▶ TASK ITEM
Starting at the first line and ending at the last, output the data exactly.

▶ INFORMATION SUPPLIED

·····

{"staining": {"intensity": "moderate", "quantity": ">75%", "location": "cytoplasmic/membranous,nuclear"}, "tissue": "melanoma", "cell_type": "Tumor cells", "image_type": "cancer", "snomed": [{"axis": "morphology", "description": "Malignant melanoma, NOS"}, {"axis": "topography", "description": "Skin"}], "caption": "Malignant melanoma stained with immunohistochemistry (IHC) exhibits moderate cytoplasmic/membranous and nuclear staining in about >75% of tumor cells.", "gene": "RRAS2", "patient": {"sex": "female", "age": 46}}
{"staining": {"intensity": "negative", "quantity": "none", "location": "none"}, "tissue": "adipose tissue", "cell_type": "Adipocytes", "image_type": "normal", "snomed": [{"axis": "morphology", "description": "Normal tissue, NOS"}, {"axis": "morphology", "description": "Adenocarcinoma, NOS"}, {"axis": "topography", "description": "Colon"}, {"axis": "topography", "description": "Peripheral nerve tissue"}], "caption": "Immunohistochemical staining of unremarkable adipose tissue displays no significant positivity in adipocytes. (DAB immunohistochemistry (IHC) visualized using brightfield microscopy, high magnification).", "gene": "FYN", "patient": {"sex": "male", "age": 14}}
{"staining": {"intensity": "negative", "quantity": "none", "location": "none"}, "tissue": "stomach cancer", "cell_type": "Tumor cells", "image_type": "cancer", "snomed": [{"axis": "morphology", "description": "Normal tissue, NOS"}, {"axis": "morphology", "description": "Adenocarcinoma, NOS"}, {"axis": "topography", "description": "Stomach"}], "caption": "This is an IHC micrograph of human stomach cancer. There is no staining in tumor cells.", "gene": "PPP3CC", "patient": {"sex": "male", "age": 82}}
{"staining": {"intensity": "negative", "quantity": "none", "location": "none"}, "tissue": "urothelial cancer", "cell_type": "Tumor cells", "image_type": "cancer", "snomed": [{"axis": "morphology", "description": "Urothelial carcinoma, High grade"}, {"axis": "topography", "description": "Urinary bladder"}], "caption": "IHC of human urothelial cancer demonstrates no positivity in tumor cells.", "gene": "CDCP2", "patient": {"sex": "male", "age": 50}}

·····

▶ ANSWER
{"staining": {"intensity": "moderate", "quantity": ">75%", "location": "cytoplasmic/membranous,nuclear"}, "tissue": "melanoma", "cell_type": "Tumor cells", "image_type": "cancer", "snomed": [{"axis": "morphology", "description": "Malignant melanoma, NOS"}, {"axis": "topography", "description": "Skin"}], "caption": "Malignant melanoma stained with immunohistochemistry (IHC) exhibits moderate cytoplasmic/membranous and nuclear staining in about >75% of tumor cells.", "gene": "RRAS2", "patient": {"sex": "female", "age": 46}}
{"staining": {"intensity": "negative", "quantity": "none", "location": "none"}, "tissue": "adipose tissue", "cell_type": "Adipocytes", "image_type": "normal", "snomed": [{"axis": "morphology", "description": "Normal tissue, NOS"}, {"axis": "morphology", "description": "Adenocarcinoma, NOS"}, {"axis": "topography", "description": "Colon"}, {"axis": "topography", "description": "Peripheral nerve tissue"}], "caption": "Immunohistochemical staining of unremarkable adipose tissue displays no significant positivity in adipocytes. (DAB immunohistochemistry (IHC) visualized using brightfield microscopy, high magnification).", "gene": "FYN", "patient": {"sex": "male", "age": 14}}
{"staining": {"intensity": "negative", "quantity": "none", "location": "none"}, "tissue": "stomach cancer", "cell_type": "Tumor cells", "image_type": "cancer", "snomed": [{"axis": "morphology", "description": "Normal tissue, NOS"}, {"axis": "morphology", "description": "Adenocarcinoma, NOS"}, {"axis": "topography", "description": "Stomach"}], "caption": "This is an IHC micrograph of human stomach cancer. There is no staining in tumor cells.", "gene": "PPP3CC", "patient": {"sex": "male", "age": 82}}
{"staining": {"intensity": "negative", "quantity": "none", "location": "none"}, "tissue": "urothelial cancer", "cell_type": "Tumor cells", "image_type": "cancer", "snomed": [{"axis": "morphology", "description": "Urothelial carcinoma, High grade"}, {"axis": "topography", "description": "Urinary bladder"}], "caption": "IHC of human urothelial cancer demonstrates no positivity in tumor cells.", "gene": "CDCP2", "patient": {"sex": "male", "age": 50}}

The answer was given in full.